» **What this task involves**
Convert every line of the rows below into a Markdown table with the columns Number and Content, skipping blank lines. Leave the pictures out of the table.

» **Data records**
/---

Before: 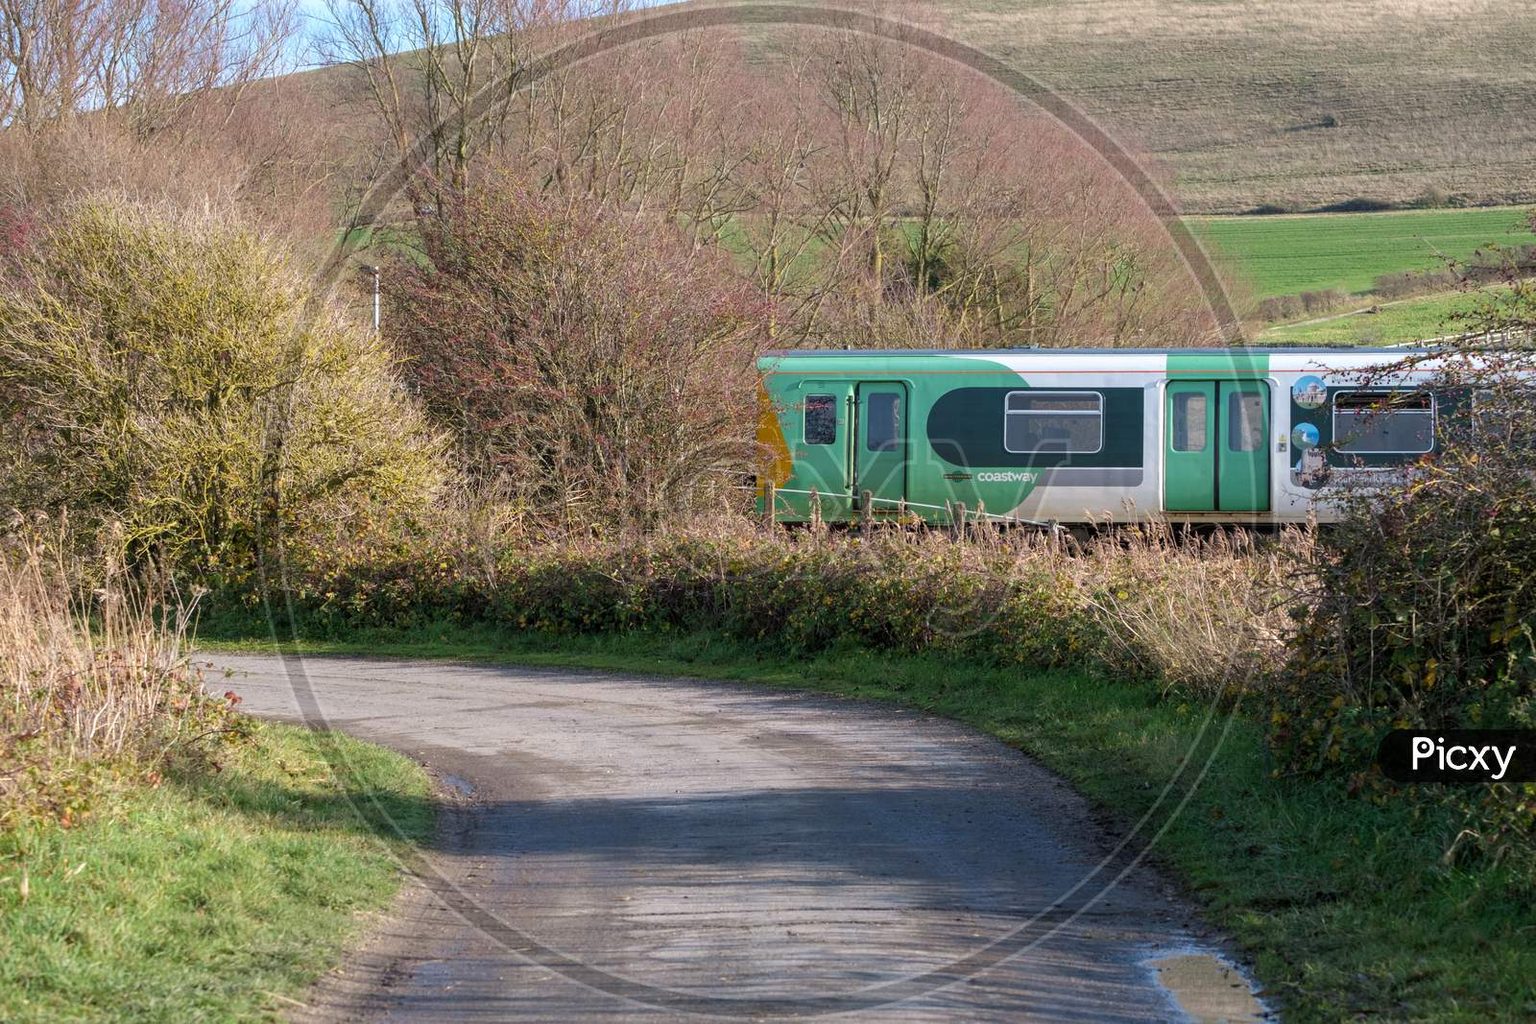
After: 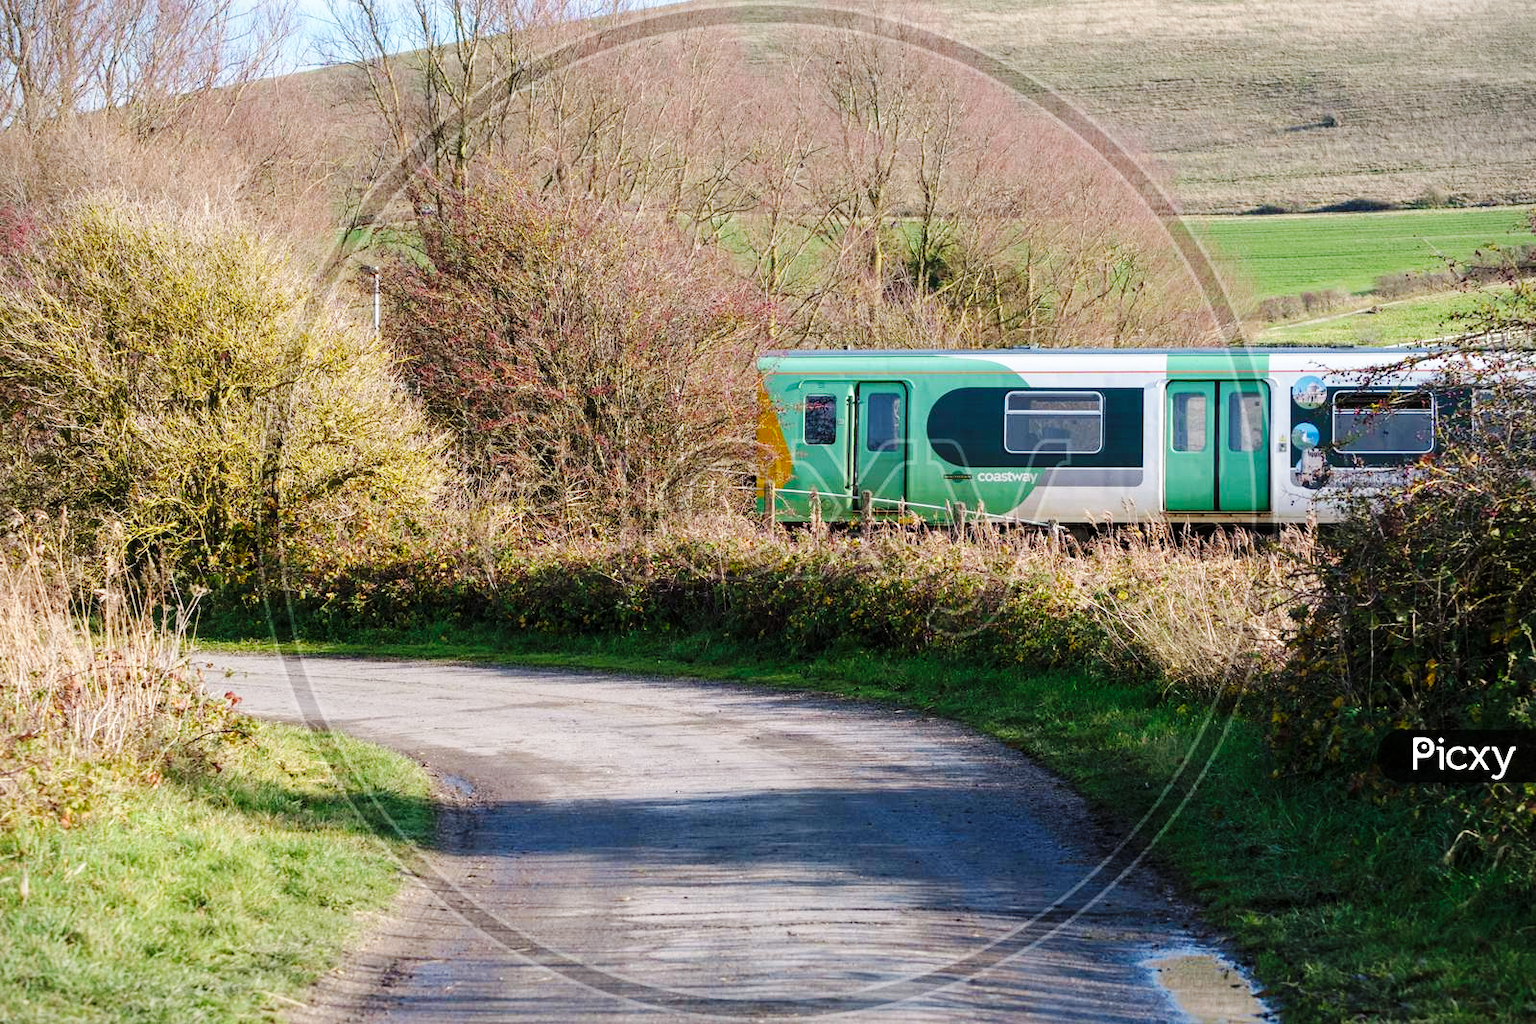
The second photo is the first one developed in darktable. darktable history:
base curve: curves: ch0 [(0, 0) (0.036, 0.025) (0.121, 0.166) (0.206, 0.329) (0.605, 0.79) (1, 1)], preserve colors none
vignetting: fall-off start 97.26%, fall-off radius 78.08%, width/height ratio 1.106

\---

» **Exercise solution**
| Number | Content |
|---|---|
| 1 | Before:  |
| 2 | After:  |
| 3 | The second photo is the first one developed in darktable. darktable history: |
| 4 | base curve: curves: ch0 [(0, 0) (0.036, 0.025) (0.121, 0.166) (0.206, 0.329) (0.605, 0.79) (1, 1)], preserve colors none |
| 5 | vignetting: fall-off start 97.26%, fall-off radius 78.08%, width/height ratio 1.106 |